Cyprus Survey on Gambling Addiction to Provide Valuable Behaviour DataPublished October 27, 2017 by Lee R
Profiles of vulnerable gamblers will be based on study of a wide and diverse participant sample.
Emerging iGaming trailblazer Cyprus is getting even more proactive and protective with its first quantitative study on the subject of gambling.
The study seeks to determine the “frequency of participation” in games of chance and assess the effects on characteristics and behaviour of the participants.
The country’s National Betting Authority NBA announced the study as a way to determine the extent of gambling addiction within Cyprus.
Intended Policy Outcomes
The NBA further expressed its intention to use the study results to develop policies for protecting players and reducing the relative level of engagement that problem gambling has been found to stimulate.

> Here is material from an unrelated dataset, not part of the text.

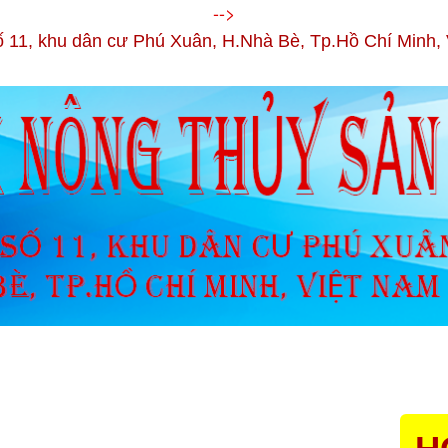
-->
ố 11, khu dân cư Phú Xuân, H.Nhà Bè, Tp.Hồ Chí Minh,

NBA Chairwoman Ioanna Fiakou stated the study was commissioned with a mandate to establish appropriate standards for responsible gambling—the first of its kind.
Doing the Study
Research think tank IMR (Insights Market Research) was tabbed by the NBA to conduct the extensive study, estimated to ultimately involve some 3000 respondents.
Specific data will be collected on the extent of participation in gambling, the extent of problematic participation, the demographic and social traits of gamblers, the frequency of gambling engagement per individual, and the spending habits of gamblers (real vs. budgeted).
Gaps in Existing Data
The study will further seek to illuminated gaps between public understanding of the difference between illegal gambling and legal gambling as well as differences between borderline, social, and pathological gamblers.
Identifying Those at Risk
The study will also generate profiles of pathological gamblers to better illuminate the nature of gambling risks to the public.
The evidenced-based view of gambling in Cyprus will guide the NBA and other concerned authorities to develop effective addiction prevention strategies.
The study will be carried out via personal interviews of a random sampling of respondents spread across the age groups of 13-17, 18-34, 35-49, 50-64, and 65+ to generate age-relevant measures.
The population distribution of the study is estimated at 1208, 863, 516, 257, and 166 participants from the Cypriot districts of Nicosia, Limassol, Larnaca, Paphos, and Famagusta, respectively.